The issue relates to a cashback offer to customers at ScottishPower’s chain of electrical goods stores more than a decade ago. Shoppers who bought a warranty on items such as fridges and washing machines were told they could get the money back after five years if they had not made a claim. More than 750,000 such warranties were sold between 1998 and 2001, of which about 625,000 did not make a claim and were therefore eligible for the “cashback”. However, by then ScottishPower had divested its chain of stores to Powerhouse, which subsequently went into administration.

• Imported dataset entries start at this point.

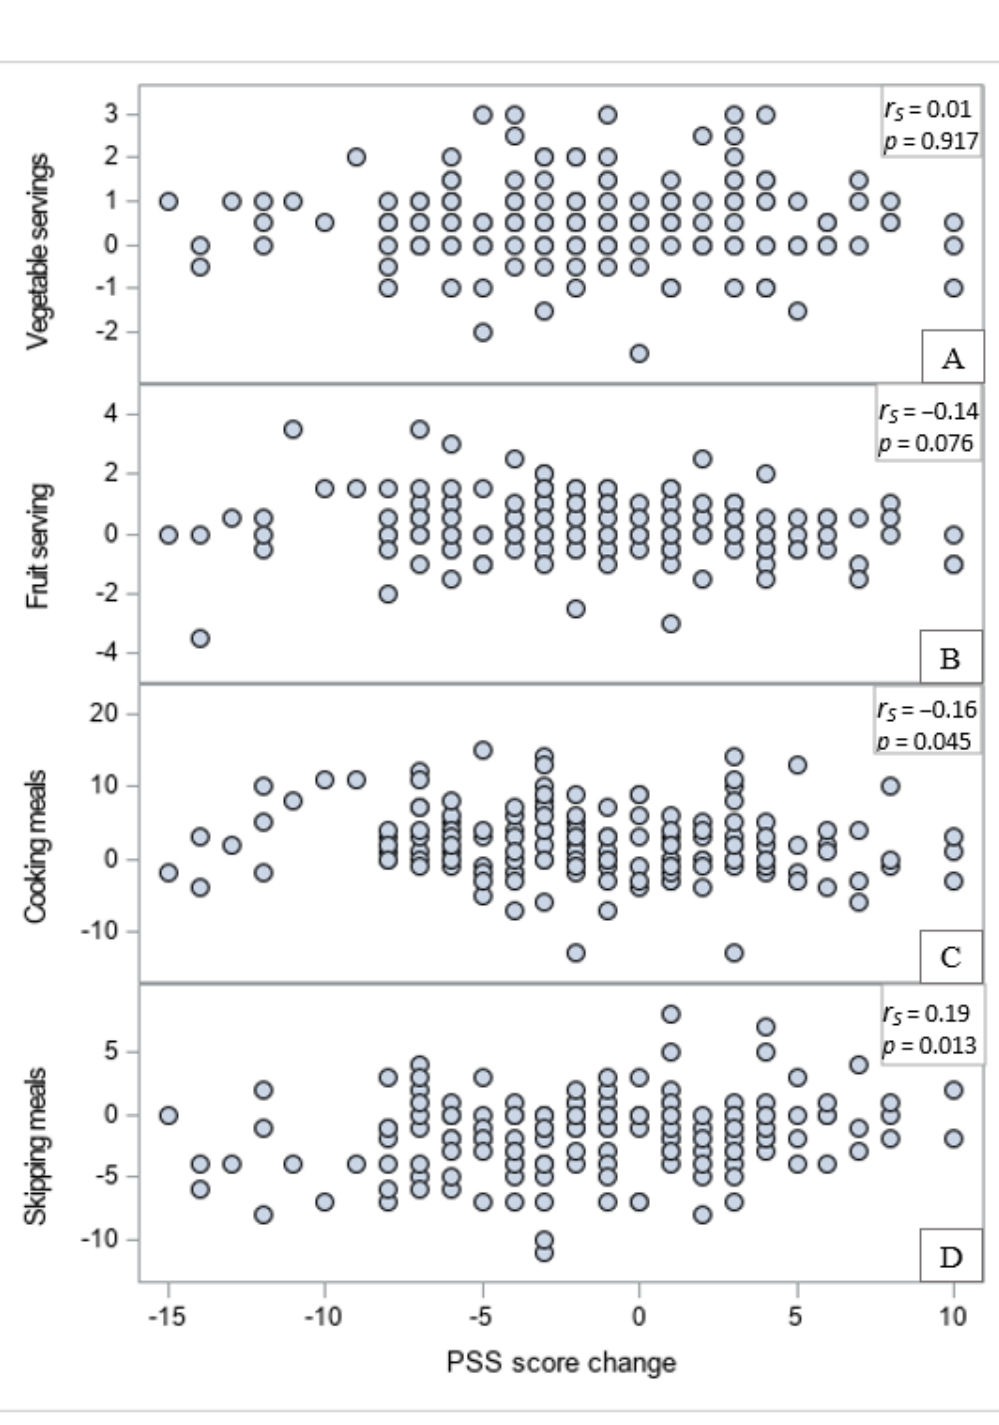
Figure 3. Scatter plots and Spearman correlations ( r S and p -values) between previously reported changes in vegetable (A), fruit intake (B), cooking frequency (C), skipping meals frequency (D) and changes in the Perceived Stress Scale (PSS) scores ( n = 163).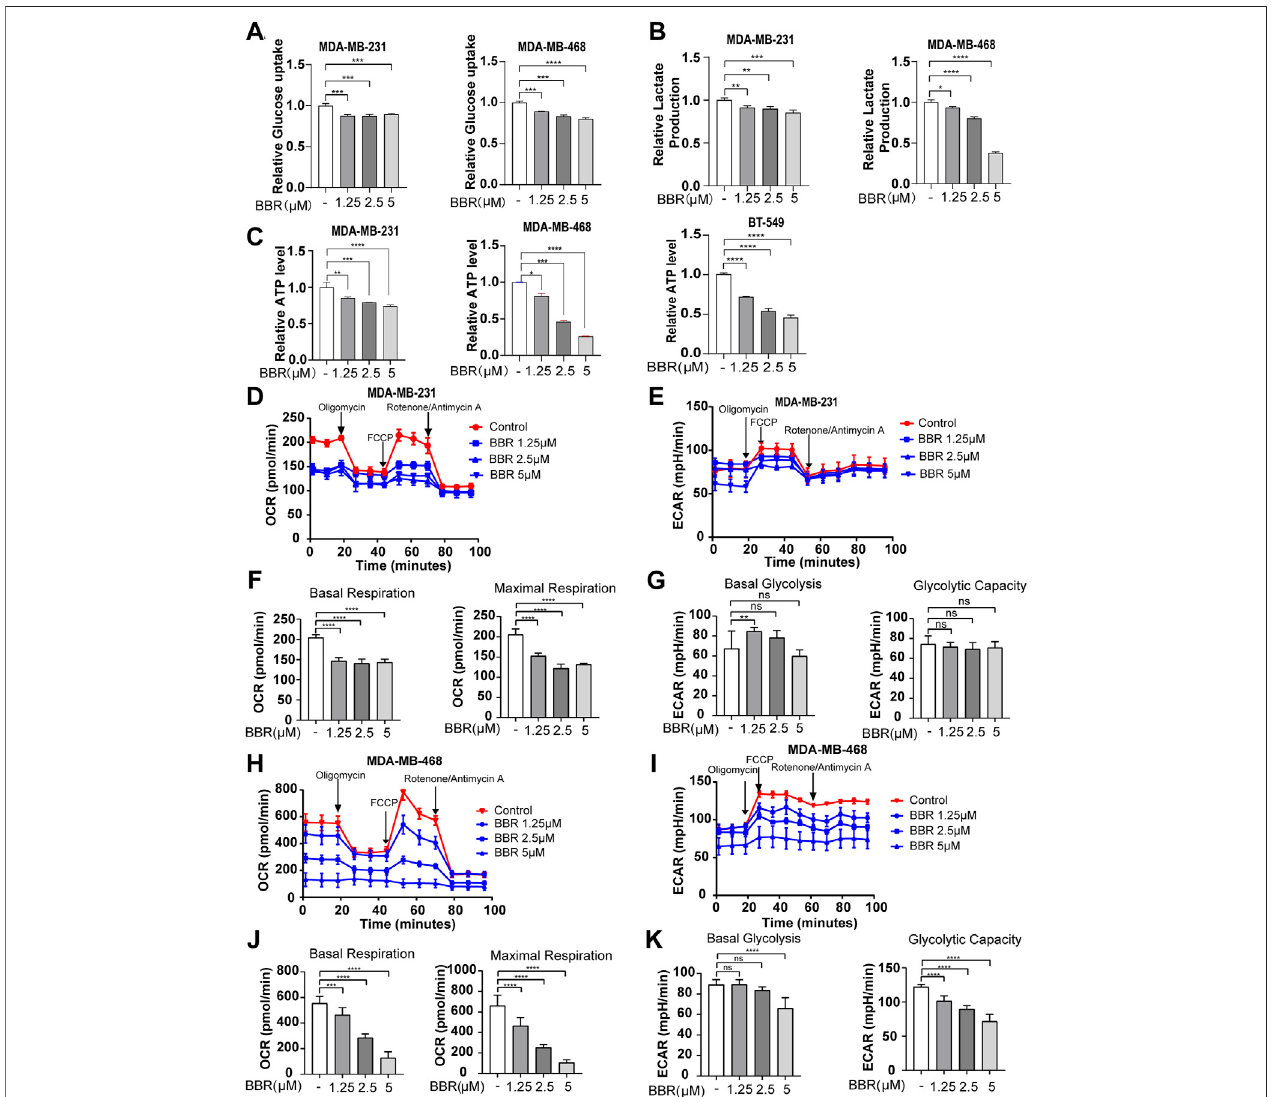
FIGURE 2 | Berberine dampens glycolysis in the TNBC cells. (A – C) . Glucose uptake, lactate secretion, and ATP generation level in the TNBC cells after the treatment with berberine (1.25, 2.5, and 5 μ M) for 48 h (D – E,H – I) . Effects of berberine on the oxygen consumption ratio (OCR) and extracellular acid ratio (ECAR) in MDA-MB-231 and MDA-MB-468 cells. The TNBC cells were treated with berberine for 48 h, then the cells were collected for the OCR and ECAR as determined by the SeahorseXF24. (F,J) .ThebasalrespirationandmaximalrespirationcapacityoftheTNBCcellswithberberinetreatmentwereanalyzedbyusingGraphPadPrism8 software. (G,K) The basal glycolysis and glycolytic capacity of the TNBC cells with berberine treatment were analyzed by GraphPad Prism 8 software. The data are presented as the mean ± S.D. of at least three independent measurements. ** p < 0.01, *** p < 0.001, **** p < 0.0001 vs. the control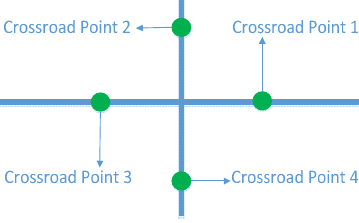
Figure 5. The special points (junction) are placed nearby in the crossroad.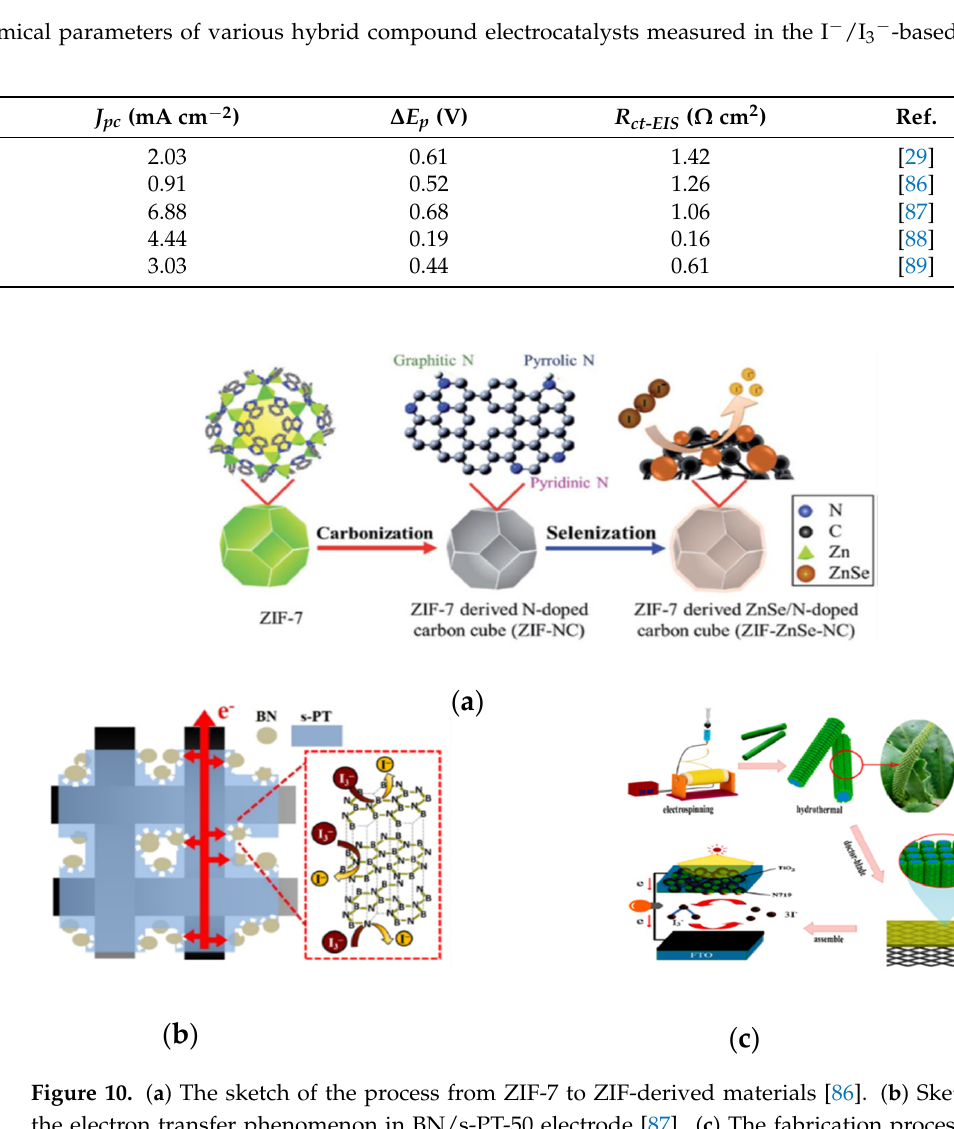
Figure 11. SEM images of ( a ) ZIF-ZnSe-NC-11 wt% [86], ( b ) BN/s-PT-50 [87], and ( c ) Bi 2 MoO6/CNFs [89]. ( d ) The TEM image of Bi 2 MoO 6 /CNFs [89].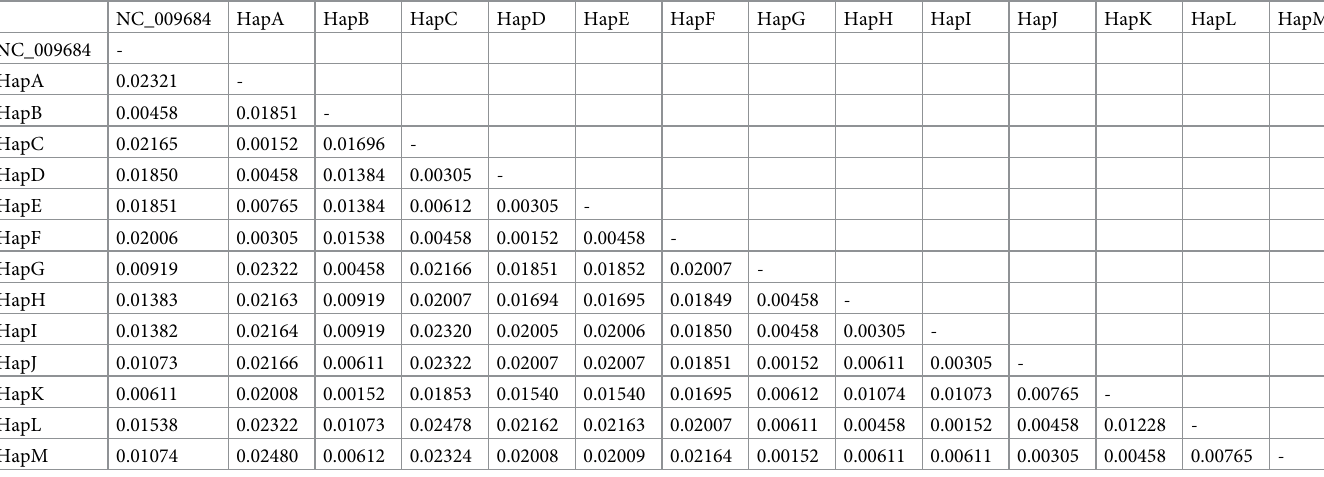
Table 2. Pairwise genetic distance among different haplotypes of ALD and between different haplotypes of ALD with reference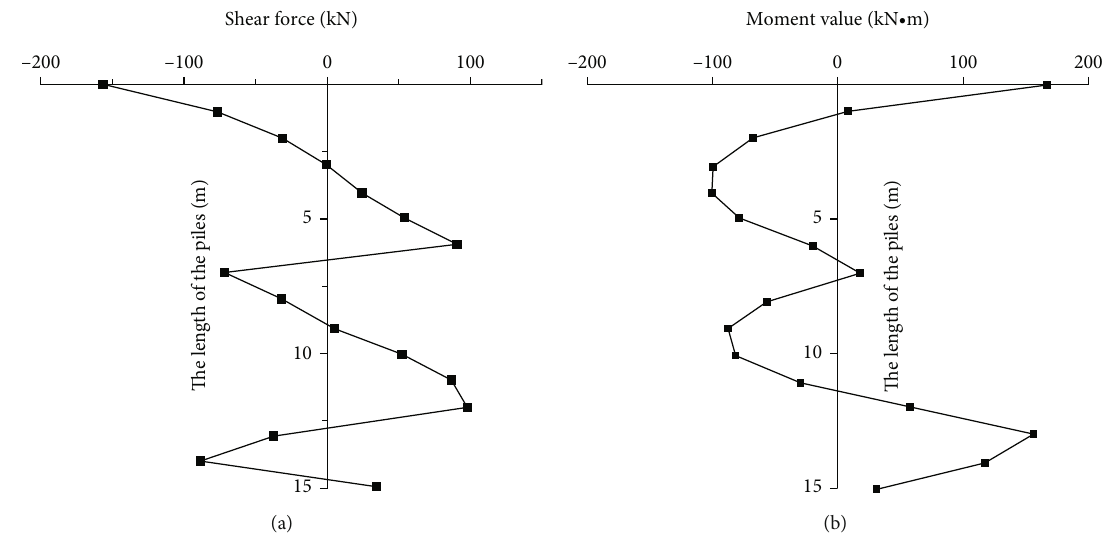
Figure 15: Shear force and bending moment curve of supporting pile. (a) Shear force curve of supporting pile. (b) Bending moment curve of supporting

Two firms which administered and insured the warranties also went bust, and attempts by their administrators to claim money from ScottishPower yielded only £6m.
That is at the core of the dispute which resurfaced last year after Douglas MacDonald, liquidator of Powerplan Company Limited, sent a report to authorities alleging that ScottishPower should have been liable for the full amount.
A cross-party group of MPs has been formed to look into the matter, and campaigners have now written to potential claimants urging them to contact their MP. The group has also launched a website called Scottish-Powerbrokenpromises.co.uk on which it claims: “With a lot of people power, we aim to shame ScottishPower into paying up.”
ScottishPower has always made clear that it does not agree with the picture presented by those trying to hold it liable, vowing to “strongly defend its position against any action that may be taken”.
Yesterday a ScottishPower spokesman said: “The Power-Plan scheme did not involve any wrongdoing by ScottishPower.
“ScottishPower emphatically rejects any suggestion of improper conduct. The scheme is currently the subject of threatened court proceedings and it is accordingly inappropriate for ScottishPower to comment further.”